Nos próximos anos a Bioética será fundamental para garantir o bem-estar individual e coletivo das pessoas, assim como a sua liberdade, mas também para antecipar problemas que poderão vir a surgir. Uma das áreas em que é fundamental e que tem estado em destaque no debate público-mediático é no que diz respeito ao meio ambiente e às alterações climáticas. A existência de tecnologia e de mecanismos que maximizam o lucro, mas que agravam os problemas ambientais tem de ser seguramente melhor regulada por parte dos vários estados através de legislação, mas também deve ter uma componente de reflexão ética feita pelos vários agentes (desde os estados às empresas) de modo a garantir um crescimento sustentável.

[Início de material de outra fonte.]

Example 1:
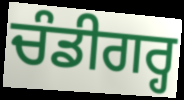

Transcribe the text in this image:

ਚੰਡੀਗਰ੍ਹ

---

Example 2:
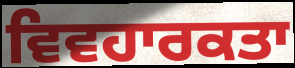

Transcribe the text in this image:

ਵਿਵਹਾਰਕਤਾ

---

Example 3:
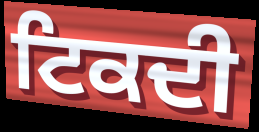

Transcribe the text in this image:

ਟਿਕਦੀ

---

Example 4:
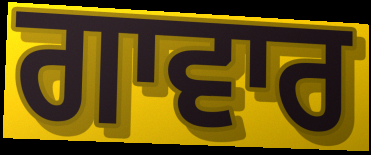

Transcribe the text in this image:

ਗਾਵਾਰ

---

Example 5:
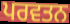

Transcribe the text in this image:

ਪਰਵਤਨ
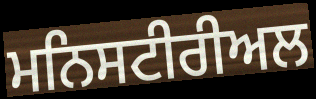
ਮਨਿਸਟੀਰੀਅਲ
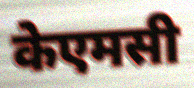
केएमसी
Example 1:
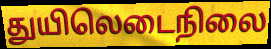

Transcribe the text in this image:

துயிலெடைநிலை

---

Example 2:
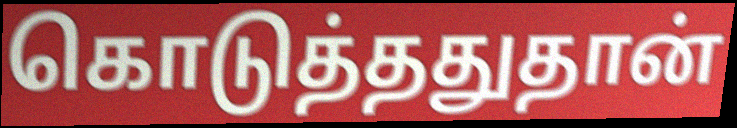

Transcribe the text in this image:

கொடுத்ததுதான்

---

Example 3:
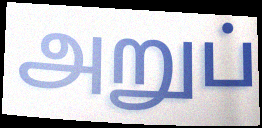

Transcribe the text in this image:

அறுப்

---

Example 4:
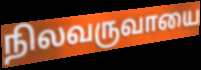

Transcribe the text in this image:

நிலவருவாயை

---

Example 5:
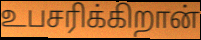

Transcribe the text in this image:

உபசரிக்கிறான்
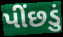
પીંછડું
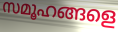
സമൂഹങ്ങളെ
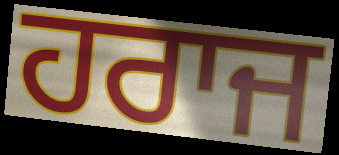
ਹਰਾਜ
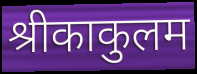
श्रीकाकुलम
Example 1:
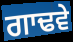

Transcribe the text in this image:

ਗਾਢਵੇ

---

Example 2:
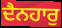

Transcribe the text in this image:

ਦੈਨਹਾਰੁ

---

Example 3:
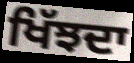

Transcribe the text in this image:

ਖਿੱਝਦਾ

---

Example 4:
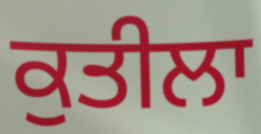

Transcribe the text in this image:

ਕੁਤੀਲਾ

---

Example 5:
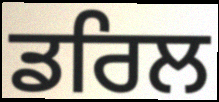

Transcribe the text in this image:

ਡਰਿਲ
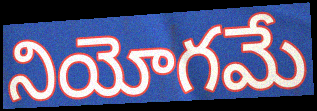
నియోగమే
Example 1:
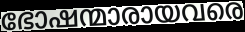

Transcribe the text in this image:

ഭോഷന്മാരായവരെ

Uma segunda questão, e que irá surgir em breve no debate político no nosso país, podendo até mesmo ser sujeita a referendo, é a eutanásia. Aqui a filosofia terá um papel fundamental no que toca à definição de conceitos. De facto, o debate sobre a possibilidade de antecipação da morte, em que casos isso será possível, e sobre qual o melhor modo de agir em cada situação que se apresentar será um dos momentos em que a reflexão ética vai ser mais precisa.

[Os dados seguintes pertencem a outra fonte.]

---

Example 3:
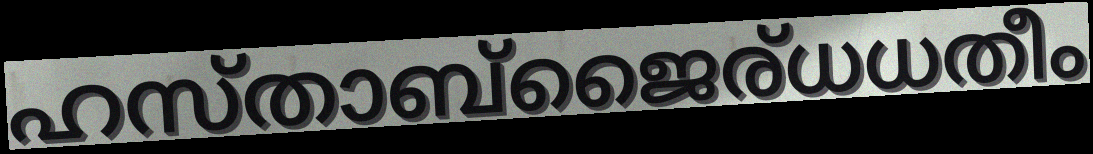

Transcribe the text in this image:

ഹസ്താബ്ജൈര്ധധതീം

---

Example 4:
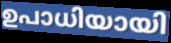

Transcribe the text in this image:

ഉപാധിയായി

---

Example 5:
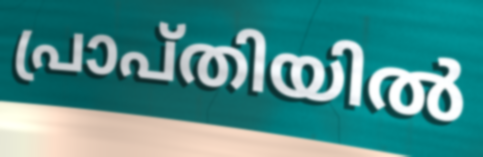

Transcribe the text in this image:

പ്രാപ്തിയിൽ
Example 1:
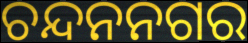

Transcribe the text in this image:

ଚନ୍ଦନନଗର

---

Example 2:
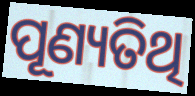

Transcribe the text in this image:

ପୂଣ୍ୟତିଥି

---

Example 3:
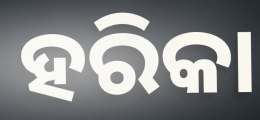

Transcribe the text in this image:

ହରିକା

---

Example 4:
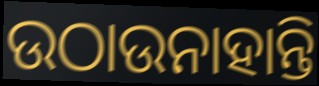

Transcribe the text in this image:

ଉଠାଉନାହାନ୍ତି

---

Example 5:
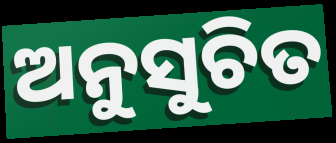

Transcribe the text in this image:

ଅନୁସୁଚିତ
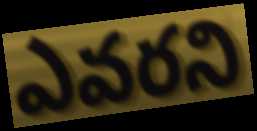
ఎవరని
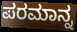
ಪರಮಾನ್ನ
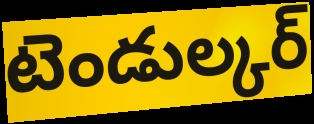
టెండుల్కర్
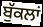
ਬੁੱਕਲਾਂ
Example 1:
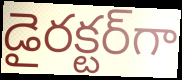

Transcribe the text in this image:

డైరక్టర్‌గా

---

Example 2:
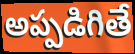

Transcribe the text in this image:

అప్పడిగితే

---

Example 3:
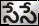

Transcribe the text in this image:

సేసే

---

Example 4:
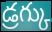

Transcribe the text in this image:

డ్రగ్కు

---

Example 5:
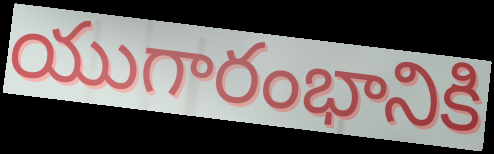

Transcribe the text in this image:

యుగారంభానికి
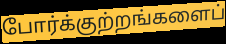
போர்க்குற்றங்களைப்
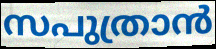
സപുത്രാൻ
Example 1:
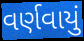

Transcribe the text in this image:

વર્ણવાયું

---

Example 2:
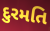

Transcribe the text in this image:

દુરમતિ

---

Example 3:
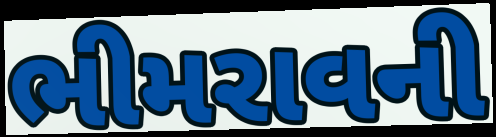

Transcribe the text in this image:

ભીમરાવની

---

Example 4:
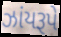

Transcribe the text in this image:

ઝાંયરૂપે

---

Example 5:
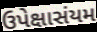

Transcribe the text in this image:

ઉપેક્ષાસંયમ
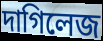
দাগিলেজ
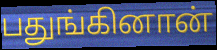
பதுங்கினான்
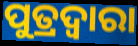
ପୁତ୍ରଦ୍ୱାରା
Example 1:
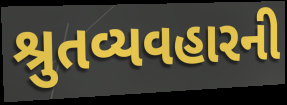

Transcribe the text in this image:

Outras questões em que a Bioética terá um papel decisivo serão na definição de quais os limites que devem ser colocados à manipulação genética (Será bom fazer tudo o que a tecnociência nos permite nesse âmbito?), mas também em relação ao uso das novas tecnologias como mecanismo de controlo.

A ideia chave que pretendo deixar é a seguinte: progresso científico-tecnológico e progresso humano não são a mesma coisa, isto porque nem tudo o que é tecnologicamente possível é eticamente aceitável. Foram a ciência e a tecnologia que permitiram a descoberta da penicilina, mas também permitiram a construção da bomba atómica. É a ética que deve deliberar o que humanamente deve ser usado.